Can you explain this a little more to me? I loved that policy.
 
Ah sure why change systems at all? People will get confused!

The problem in this country is that we treat every single issue as a volume dial, rather than a massive graphic equaliser.

You can spitball public health issues that push some of the controls up, with no real detriment to ‘Free at point of use’.

People it should always be 100% free for : Children, Pregnant Women, The unemployed, chronically ill people, people below the poverty line, pensioners. Probably some I’m forgetting. (And yes, I appreciate those cohort groups probably use GP’s most).

But you can means test payments for GP visits without conceding the whole system. If you’re aged 25-60 in full time employment, you could have tiered fees based on income. I’m talking small beer;

Earn less than £20k it’s £0.
£25-30k = £5.
£35-45k = £10
£45-60k = £15
£60-75k = £20
£75-90k = £25
£90k+ = £50

Slide those age ranges and fees around. Work something out. Maybe cap fees after 3 payments in a year.

We have something like 300 million visits per year. Half of those at £20 is only £3bn. Just raise some money through direct taxation. You don’t need to turn the massive volume dial to ensure that everyone pays a ‘fair’ share. Tax me double what other people pay. I see a GP once or twice a year. I earn money. I’ll pay. I don’t need a whole new Chancellor Budget to be ok with me paying more.

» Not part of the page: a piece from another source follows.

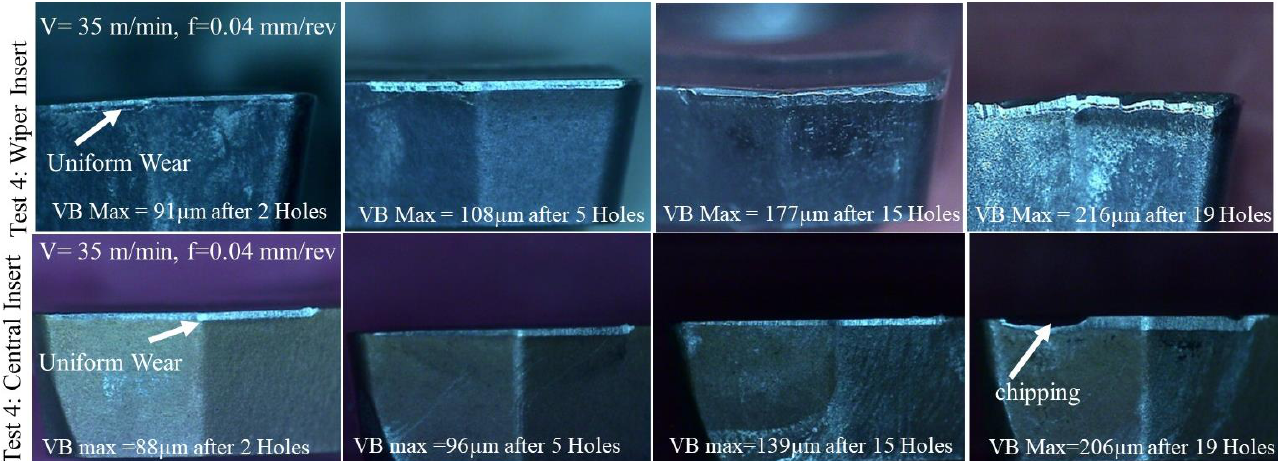
Figure 13. Wear evolution of central and wiper inserts for Test 4.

TAX people at point of use. Just in a few areas. It’s not some gateway drug for an American system. It’s a little pressure let out of the valve that will always cover its own increases in some way.
 
I'm suddenly pro-private healthcare now it if meant I didn't need to risk Pogue being my GP.
 
Can you explain this a little more to me? I loved that policy.

Generic drugs are cheap, much much cheaper than those drugs still under patent. Look at Ibruprofen for example, nurofen cost 5.80 where as Boots own brand is 1.70.

The money in pharmaceuticals is made on drugs under patent protection and companies charge outrageous prices for them. So I guess what Pogue is saying is that to set up that company, manufacture and distribute those generic drugs will cost more than the revenue you get for them internationally. The real scandal here is that companies are allowed to charge such high prices for drugs they have the patent for. I know people argue that Research etc is a pricey business, but maybe this should be the business of government rather than companies whose priority is making money for shareholders.
 
People it should always be 100% free for : Children, Pregnant Women, The unemployed, chronically ill people, people below the poverty line, pensioners. Probably some I’m forgetting. (And yes, I appreciate those cohort groups probably use GP’s most).
Interestingly the Kings Fund found that with prescriptions, the exemptions often end up cost more money as there are so many of them and the system is convoluted. They worked out that if you got rid of the exemptions instead of some paying 9.90, everyone would pay a standard 2.50.
 
Generic drugs are cheap, much much cheaper than those drugs still under patent. Look at Ibruprofen for example, nurofen cost 5.80 where as Boots own brand is 1.70.

The money in pharmaceuticals is made on drugs under patent protection and companies charge outrageous prices for them. So I guess what Pogue is saying is that to set up that company, manufacture and distribute those generic drugs will cost more than the revenue you get for them internationally. The real scandal here is that companies are allowed to charge such high prices for drugs they have the patent for. I know people argue that Research etc is a pricey business, but maybe this should be the business of government rather than companies whose priority is making money for shareholders.
Would you not say there is a reason that those generic drugs are still manufactured and sold within our capitalist system? Obviously the upfront costs of setting up the manufacturing facilities would be high but eventually it would turn a profit and provide great relief to the healthcare budget. We're talking about healthcare, we should be taking a long term approach to it, I feel a lot of people are becoming more and more short sighted.

Your last point about governments taking the reigns on research I believe was part of the same policy.